According to the present invention, when used with a high-temperature fluid or a low-temperature fluid, the heat of the valve body is completely insulated without being transmitted to the electric operating machine, so that the failure and damage of the electric operating machine are eliminated. Is done. In particular, the present invention combines the function of a drive force transmitting member between an output shaft and an operation shaft with the function of a heat insulating material by fitting two pins into a hollow cylindrical resin joint. In addition, the heat insulation effect is maximized at the axial center portion where the heat transfer is greatest. In addition, a yoke and a stem are arranged as primary heat insulation, and a resin spacer and a resin joint are arranged as secondary heat insulation to enhance the heat insulation effect.

[Brief description of the drawings]

FIG. 1 is a longitudinal sectional view showing an embodiment of a motor-operated valve according to the present invention.
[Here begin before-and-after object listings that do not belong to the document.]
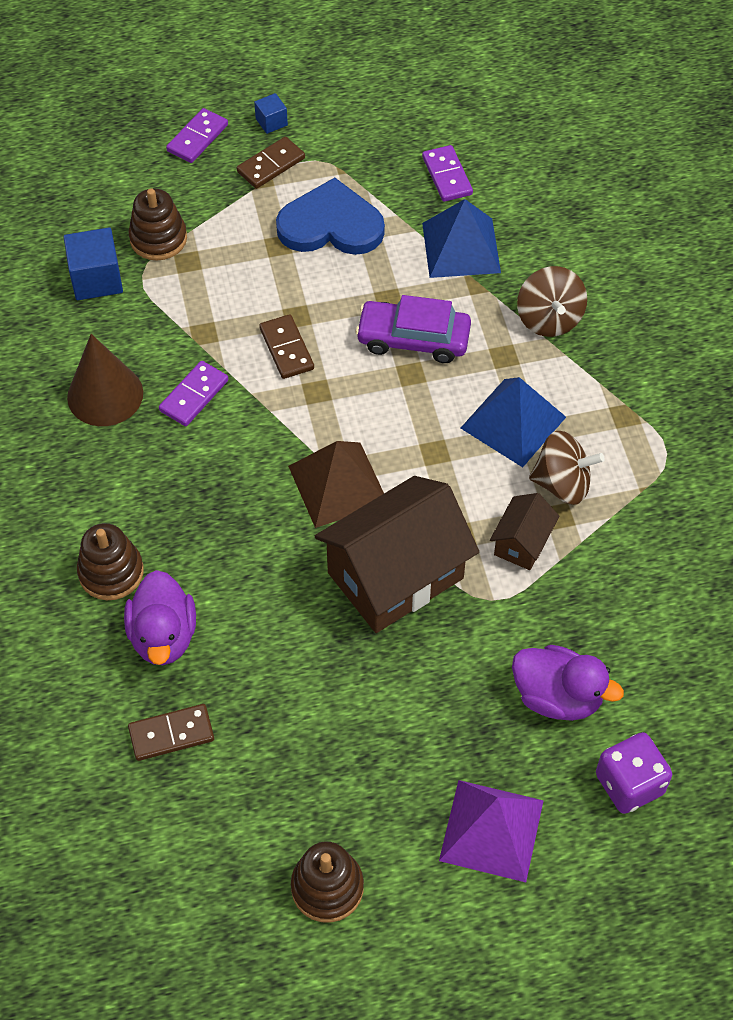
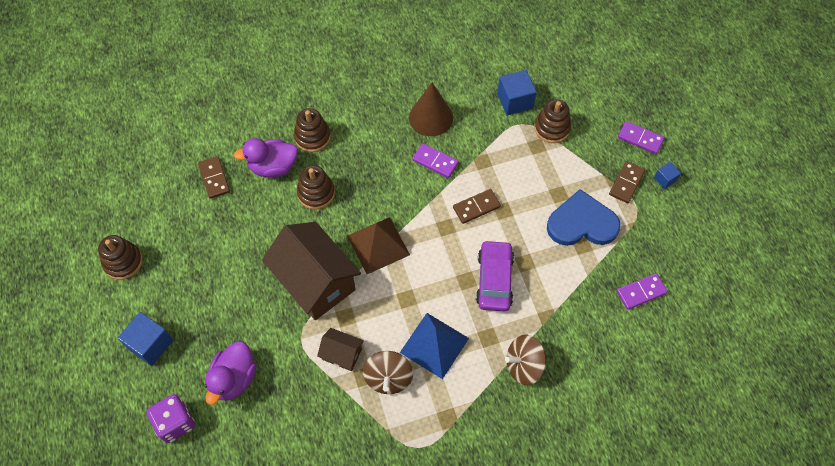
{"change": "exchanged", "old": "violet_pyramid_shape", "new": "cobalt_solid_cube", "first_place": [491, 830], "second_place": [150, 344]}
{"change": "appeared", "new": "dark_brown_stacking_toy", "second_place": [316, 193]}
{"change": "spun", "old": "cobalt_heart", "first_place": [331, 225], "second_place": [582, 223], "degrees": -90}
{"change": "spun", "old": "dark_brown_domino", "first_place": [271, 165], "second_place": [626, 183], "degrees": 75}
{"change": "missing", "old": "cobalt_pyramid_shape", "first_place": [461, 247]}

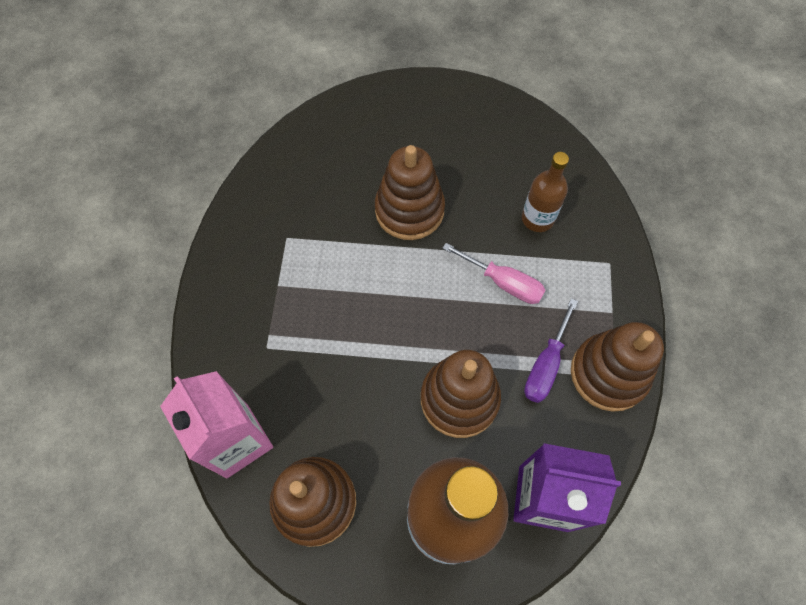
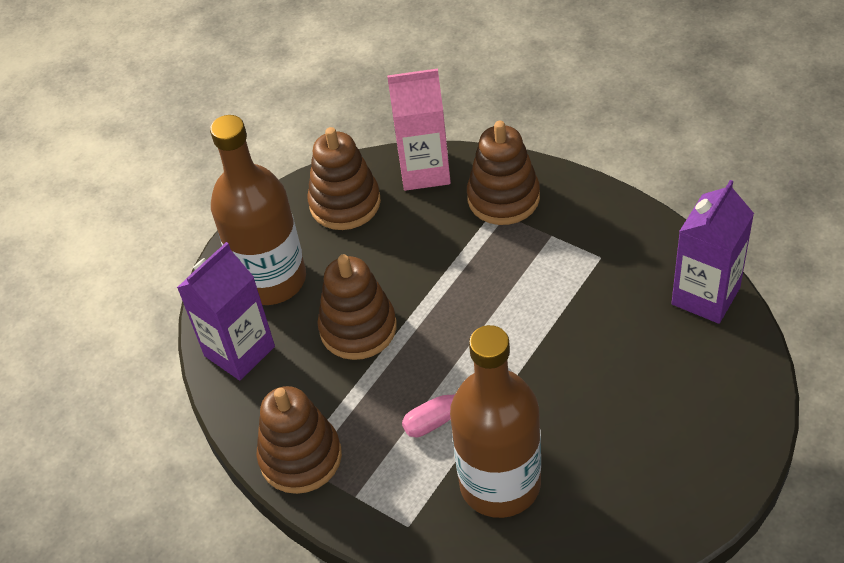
{"change": "size", "old": "dark_brown_bottle", "first_place": [537, 219], "second_place": [500, 483], "factor": 2.0}
{"change": "relocated", "old": "dark_brown_stacking_toy", "first_place": [409, 210], "second_place": [503, 198]}
{"change": "appeared", "new": "violet_milk_carton", "second_place": [705, 296]}
{"change": "missing", "old": "violet_flat_screwdriver", "first_place": [545, 365]}

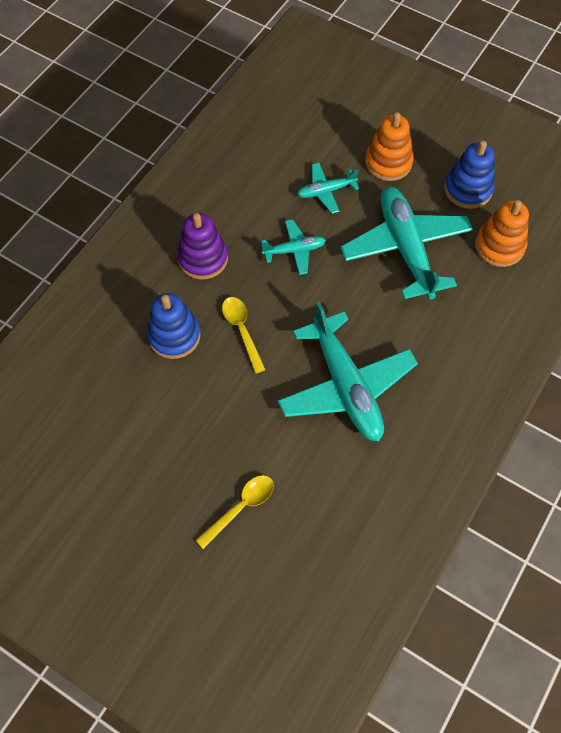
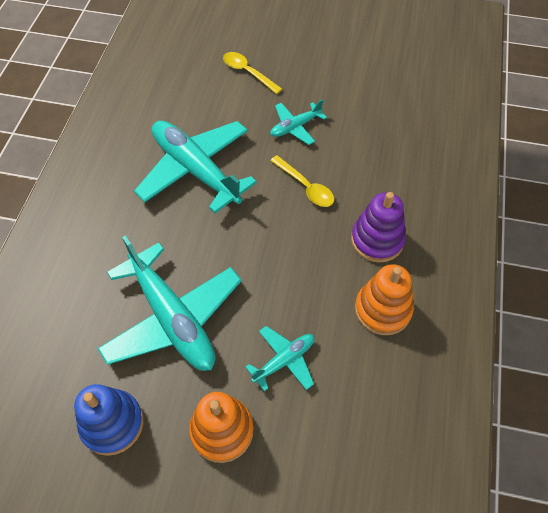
{"change": "spun", "old": "golden_tablespoon", "first_place": [241, 507], "second_place": [248, 72], "degrees": 105}
{"change": "relocated", "old": "aqua_plane", "first_place": [294, 250], "second_place": [295, 127]}
{"change": "relocated", "old": "orange_stacking_toy", "first_place": [499, 246], "second_place": [382, 309]}
{"change": "missing", "old": "cobalt_stacking_toy", "first_place": [174, 336]}

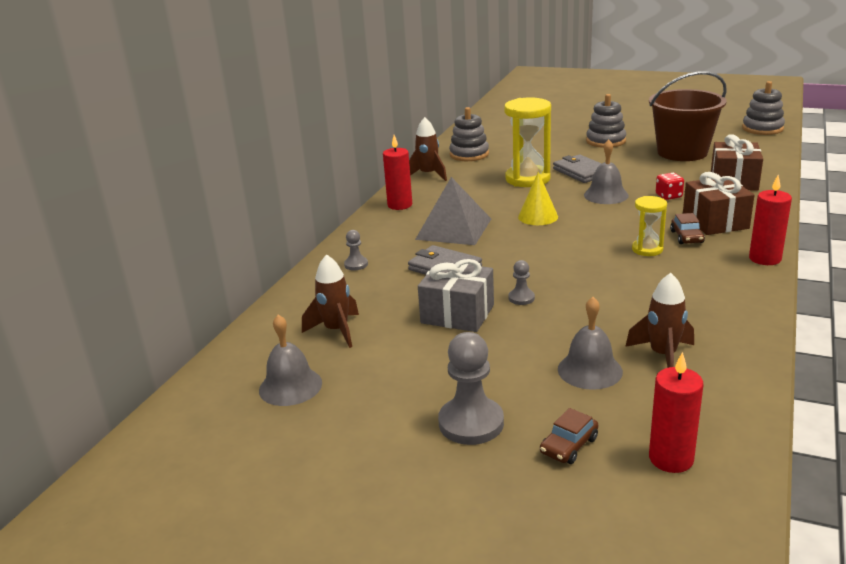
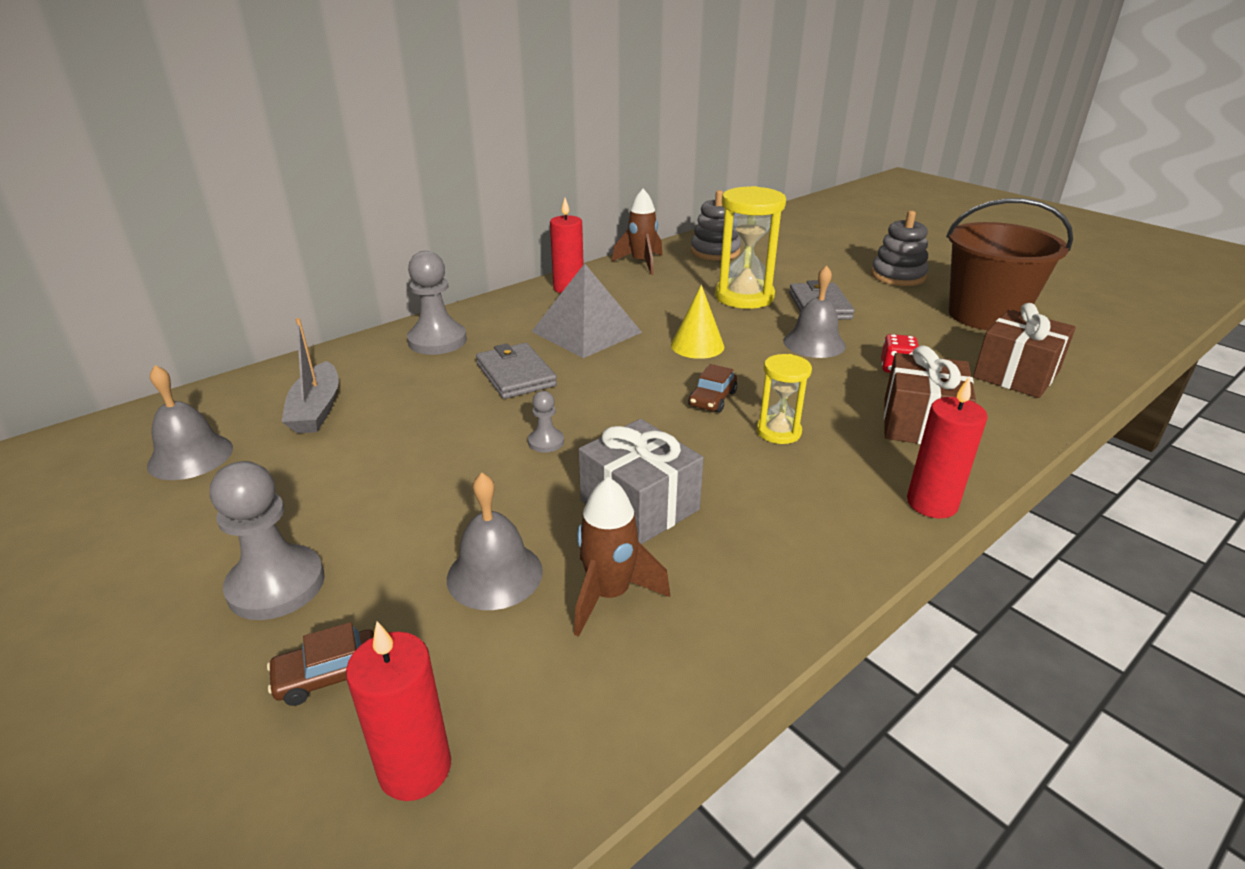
{"change": "exchanged", "old": "dark_brown_rocket", "new": "ash-grey_toy_boat", "first_place": [336, 331], "second_place": [317, 409]}
{"change": "size", "old": "ash-grey_chess_pawn", "first_place": [356, 264], "second_place": [437, 341], "factor": 1.99}
{"change": "relocated", "old": "ash-grey_wrapped_gift", "first_place": [457, 314], "second_place": [639, 505]}
{"change": "relocated", "old": "dark_brown_automobile", "first_place": [686, 237], "second_place": [712, 399]}
{"change": "missing", "old": "ash-grey_stacking_toy", "first_place": [762, 128]}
FIG. 2 is a front view of the stem of FIG. 1;

FIG. 3 is a right side view of the stem of FIG. 1;

FIG. 4 is a top view of the stem of FIG. 1;

FIG. 5 is a bottom view of the stem of FIG. 1;

FIG. 6 is a front view of the resin joint of FIG. 1;

[Explanation of symbols]

 DESCRIPTION OF SYMBOLS 1 Electric actuator 2 Output shaft 3 Valve body 4 Operation shaft 5 Resin spacer 6 Resin joint 7 Pin 8 Yoke 9 Stem

Continuation of the front page (56) References JP-A-52-11349 (JP, A) JP-A-5-60265 (JP, A) JP-A-48-29942 (JP, A) JP-A-2-36673 (JP, A) , U) Fully open 1987-110664 (JP, U) Fully open 1986-150578 (JP, U) Fully open 1979-36713 (JP, U) Fully open 2-98280 (JP, U) Fully open 55-57571 (JP, U) JP-A-2-36674 (JP, U) JP-A 50-83444 (JP, U) JP-B 55-6508 (JP, B2) (58) Fields surveyed (Int. Cl. ⁷ , DB name) F16K 51/00 F16K 27/00-27/12 F16K 31/00-31/05

Claims (1)

(57) [Claims] 1. An electric operating machine 1 having an electric motor and a speed reducer.
In the electric valve in which the output shaft 2 is connected to the operation shaft 4 of the valve body 3, the valve body 3 and the electric operating device 1 are arranged on the valve body 3 side and the yoke 8 having the hollow portion 8A formed therein. And a lower end 9D of a stem 9 rotatably disposed in the hollow portion 8A of the yoke 8 is connected to the operation shaft 4 while being connected via a resin spacer 5 disposed on the side of the electric operating machine 1, and an upper end of the stem 9 is provided. 9C and the output shaft 2 are connected to a hollow cylindrical resin joint 6
A motor-operated valve connected via two pins 7, 7 fitted in the valve.